Une modeste reprise devrait s'amorcer en 2024, la Bundesbank allemande prévoyant récemment une croissance de 0,4 pour cent.

"Nous voyons une lueur d'espoir pour l'économie en 2024", a déclaré Fritzi Koehler-Geib, économiste en chef de la KfW.

"Grâce à la forte croissance des salaires réels, la consommation privée en particulier devrait reprendre. Parallèlement à une reprise attendue de la demande d'exportation, le produit intérieur brut devrait croître", a-t-elle ajouté.

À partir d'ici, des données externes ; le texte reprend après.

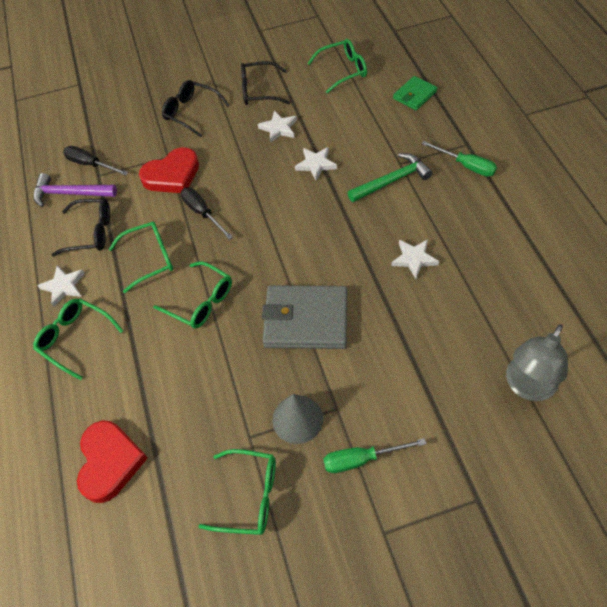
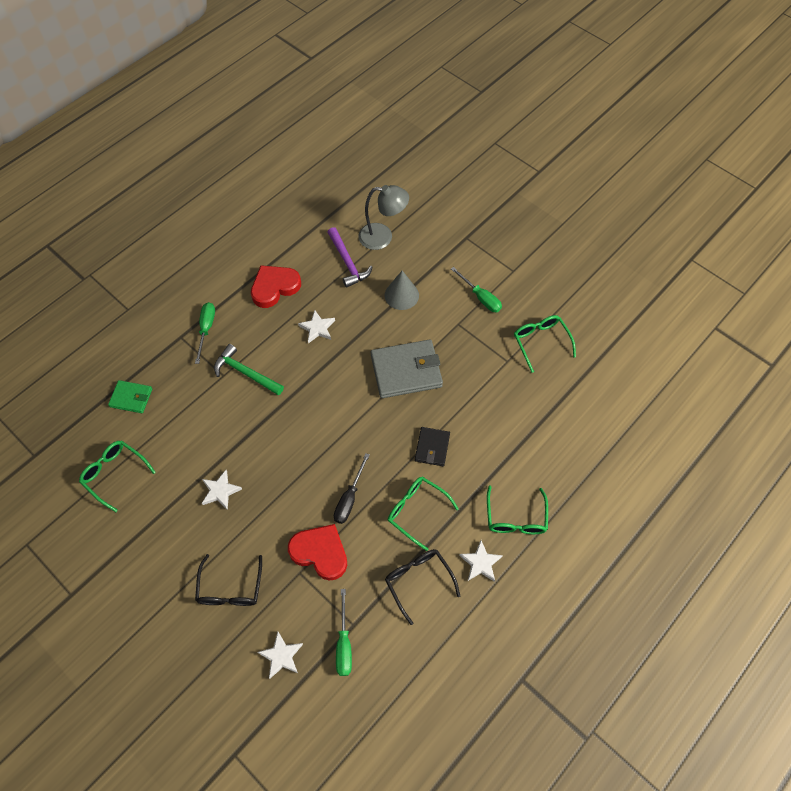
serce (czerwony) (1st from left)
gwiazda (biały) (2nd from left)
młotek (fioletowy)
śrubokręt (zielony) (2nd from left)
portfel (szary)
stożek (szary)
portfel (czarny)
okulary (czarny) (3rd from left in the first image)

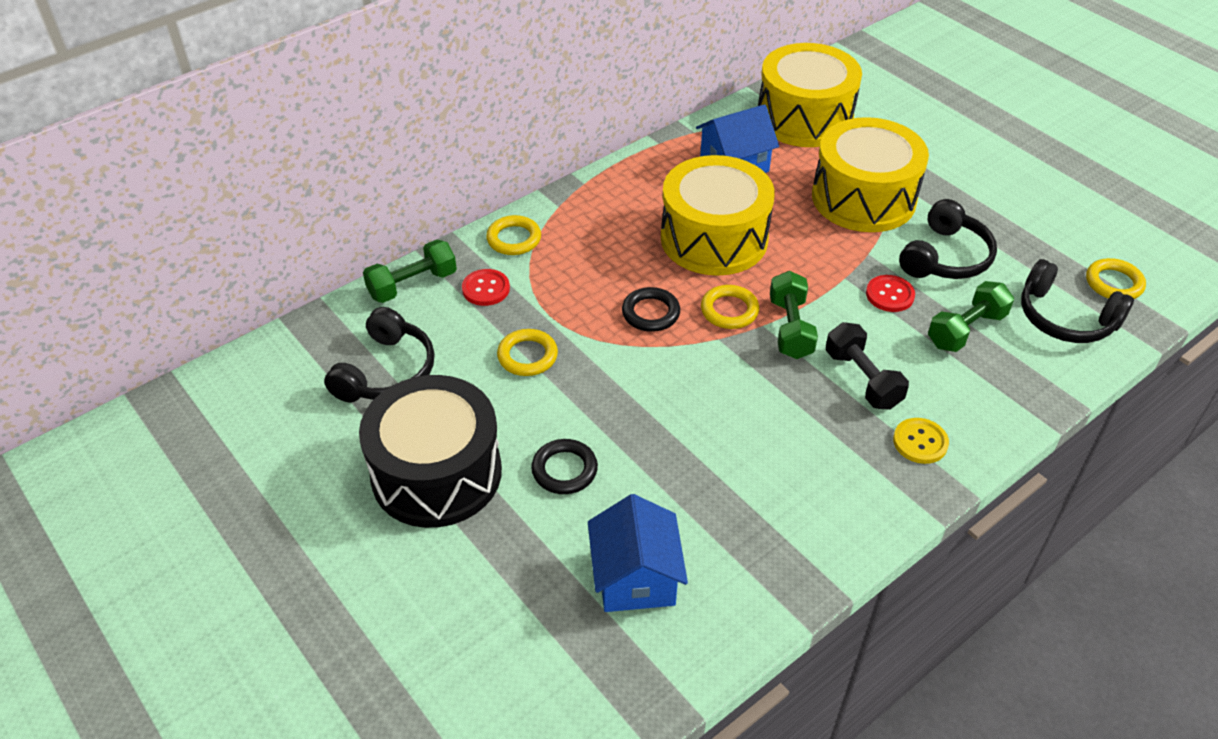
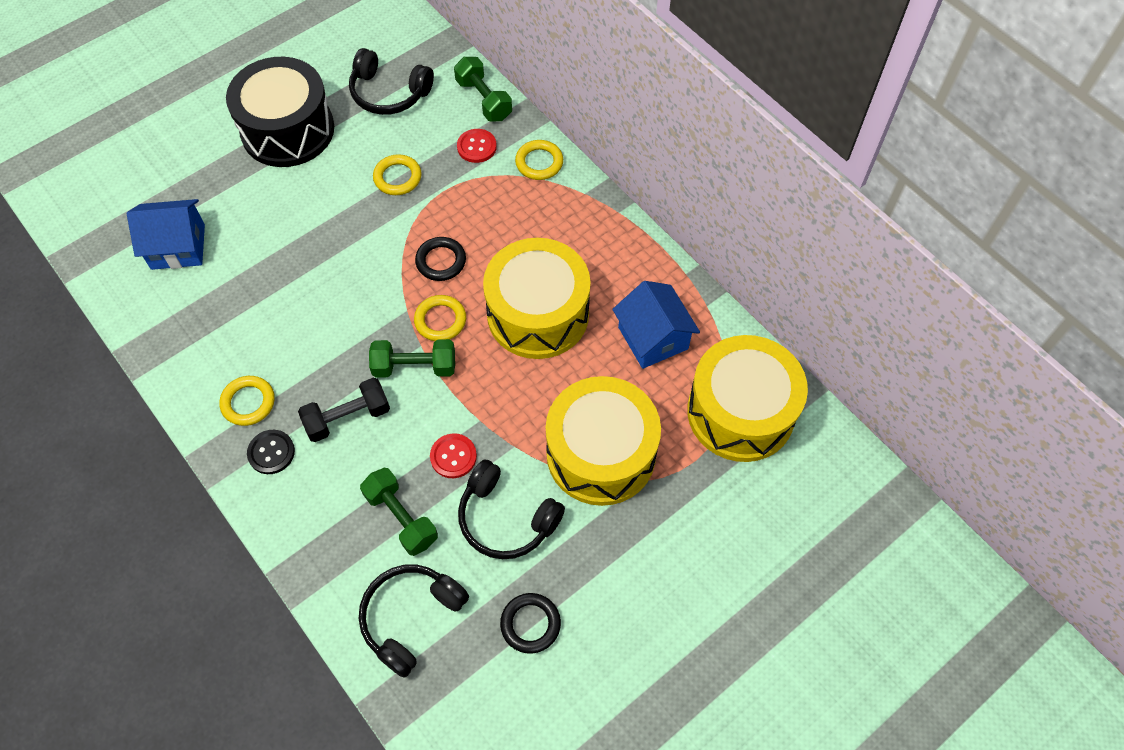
pierścień (żółty) (1st from left)
guzik (czarny)
pierścień (czarny) (2nd from left)

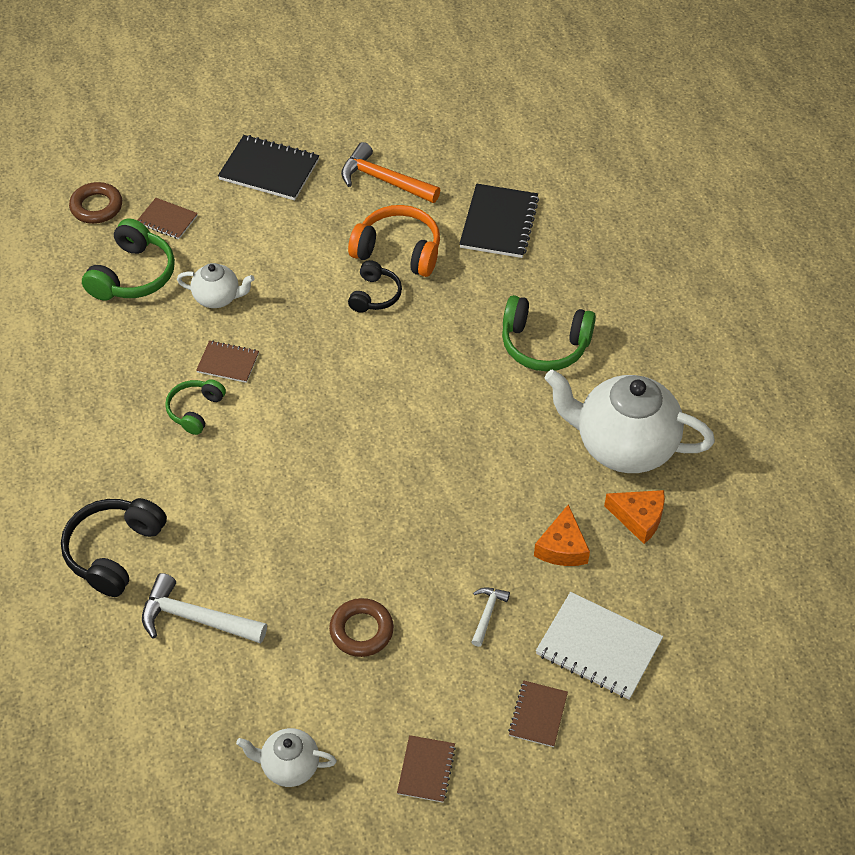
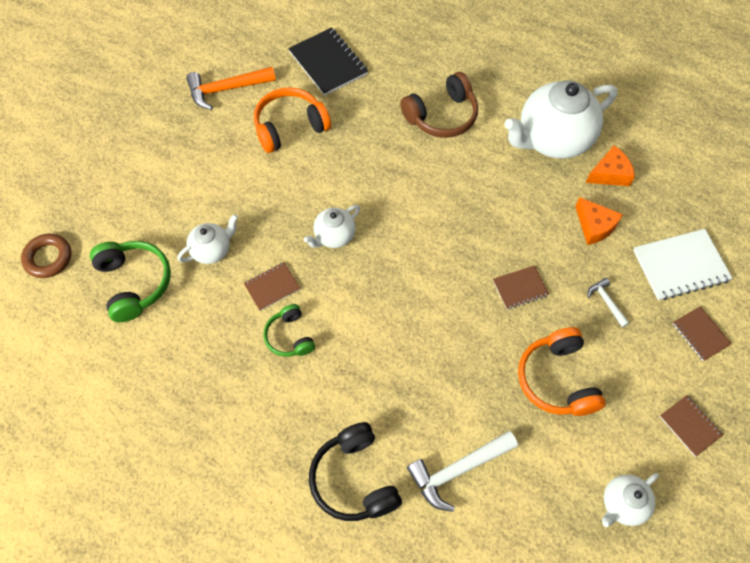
imbryk (biały) (2nd from left)
słuchawki (brązowy)
zeszyt (brązowy) (2nd from left)
słuchawki (pomarańczowy) (2nd from left)
zeszyt (czarny) (1st from left in the first image)
słuchawki (czarny) (2nd from left in the first image)

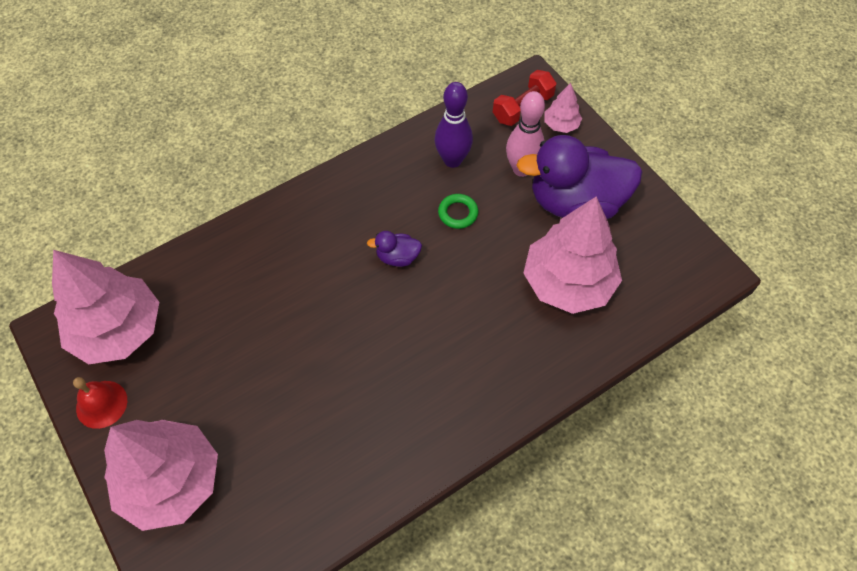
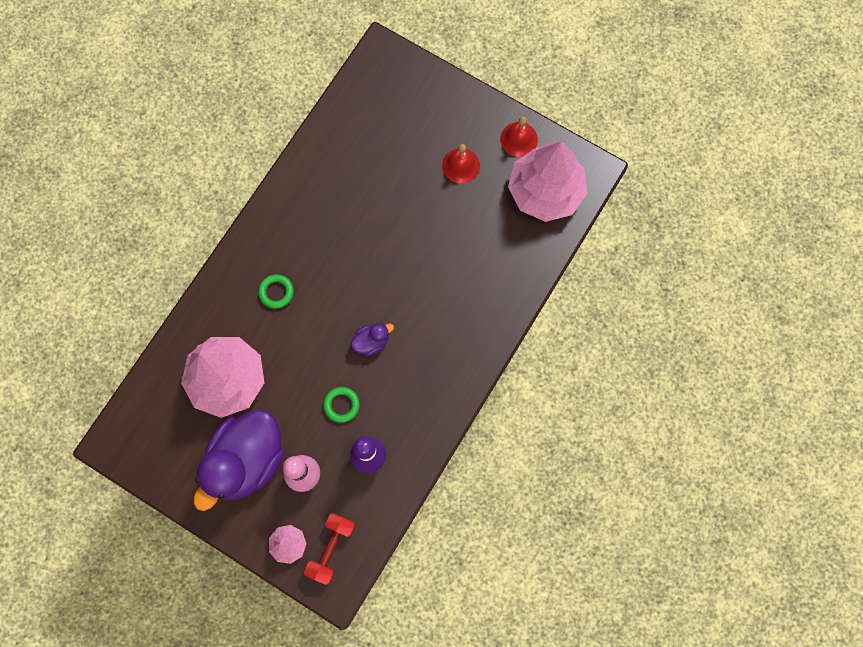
kaczka (fioletowy) (1st from left)
pierścień (zielony) (1st from left)
dzwonek (czerwony) (1st from left)
drzewko (różowy) (2nd from left in the first image)

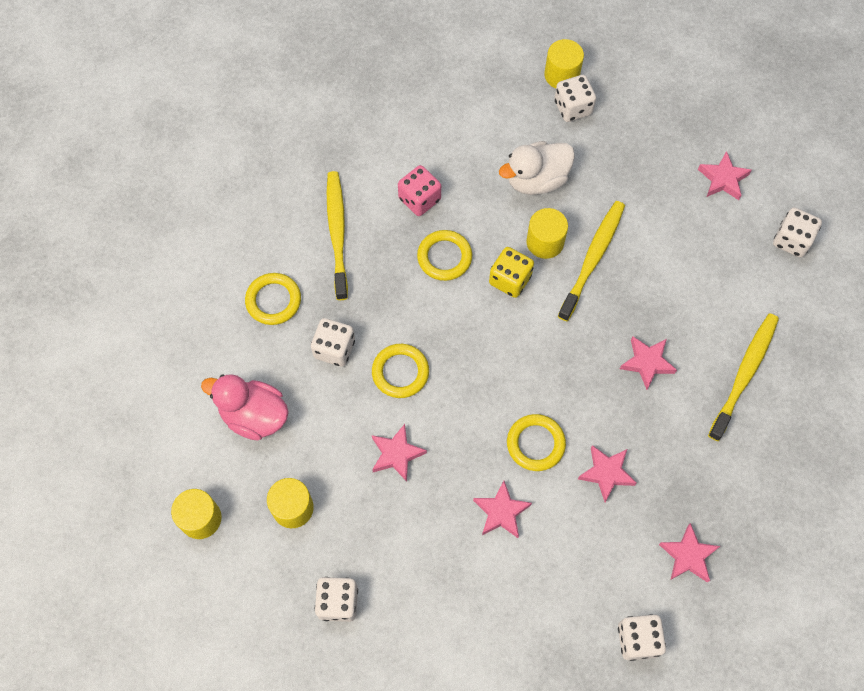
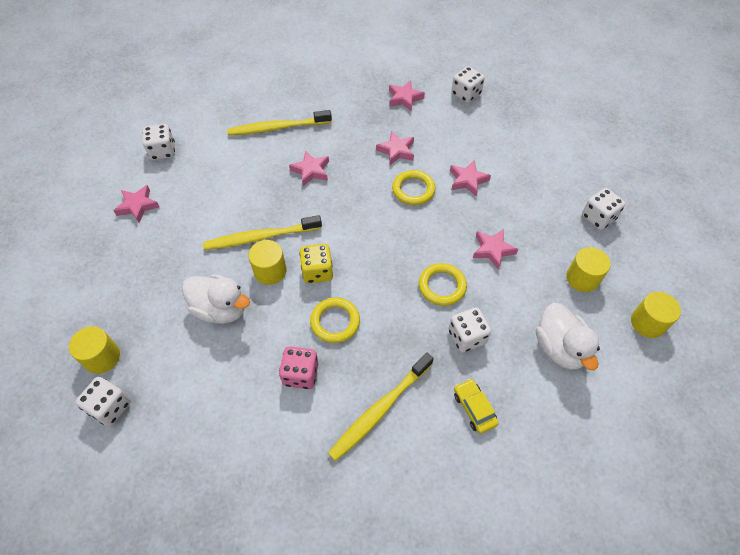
kostka do gry (biały) (1st from left)
samochód (żółty)
kaczka (biały) (2nd from left)

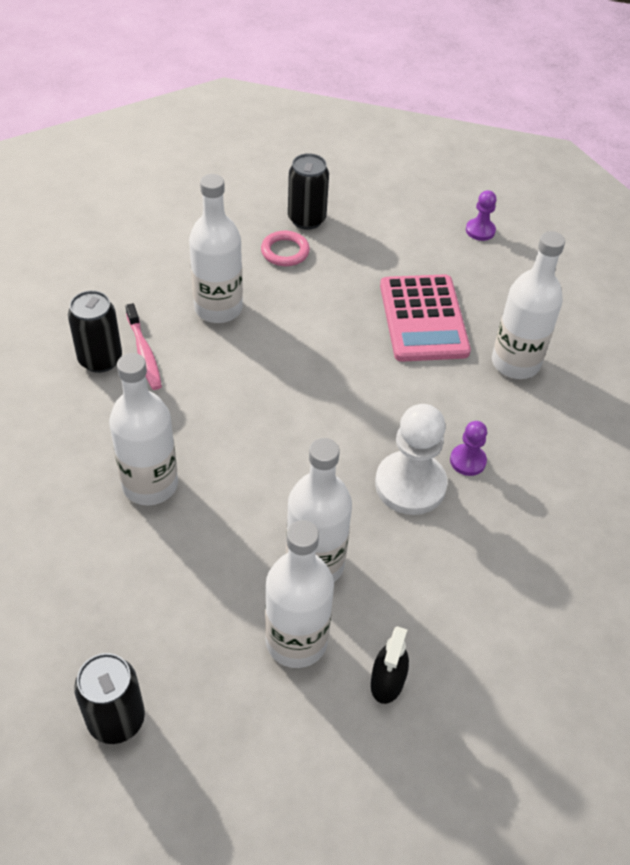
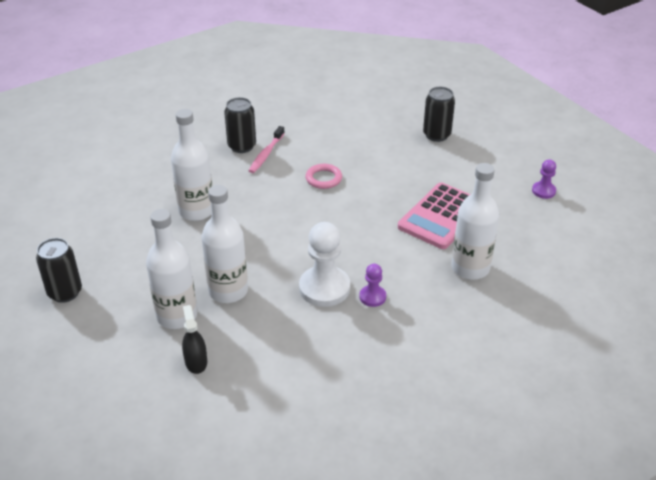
spryskiwacz (czarny)
pierścień (różowy)
butelka (biały) (2nd from left in the first image)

Mais l'économiste de la banque ING, Carsten Brzeski, s'est montré moins optimiste, soulignant de nouvelles incertitudes provenant du récent bouleversement budgétaire du gouvernement allemand et des retards de transport dans le canal de Suez dus au conflit au Moyen-Orient.

"À l'avenir, au moins au cours des premiers mois de 2024, bon nombre des récents freins à la croissance persisteront et auront, dans certains cas, un impact encore plus fort qu'en 2023", a déclaré Brzeski.

Il a prédit que le produit intérieur brut diminuerait à nouveau cette année, ce qui serait "la première fois depuis le début des années 2000 que l'Allemagne traverse une récession de deux ans, même si celle-ci pourrait s'avérer superficielle".

Les inquiétudes concernant le ralentissement des exportations et la crise du secteur manufacturier crucial, associées à une pénurie chronique de main-d'œuvre qualifiée, ont commencé à faire craindre une " désindustrialisation " en Allemagne.

Le gouvernement du chancelier Olaf Scholz, dont la popularité est en baisse dans les sondages, a cherché à répondre à ces inquiétudes en s'engageant à investir massivement dans la transition vers les énergies vertes et dans la modernisation des infrastructures.

Mais une décision de justice choc rendue à la fin de l'année dernière a creusé un trou de plusieurs milliards d'euros dans le budget du gouvernement, bouleversant ses plans de dépenses et obligeant Scholz et ses partenaires de coalition à se démener pour trouver des économies.

La colère suscitée par la proposition de Berlin de réduire certaines subventions à l'agriculture a incité les agriculteurs à organiser des blocages de tracteurs à travers le pays la semaine dernière, culminant avec une grande manifestation à Berlin lundi.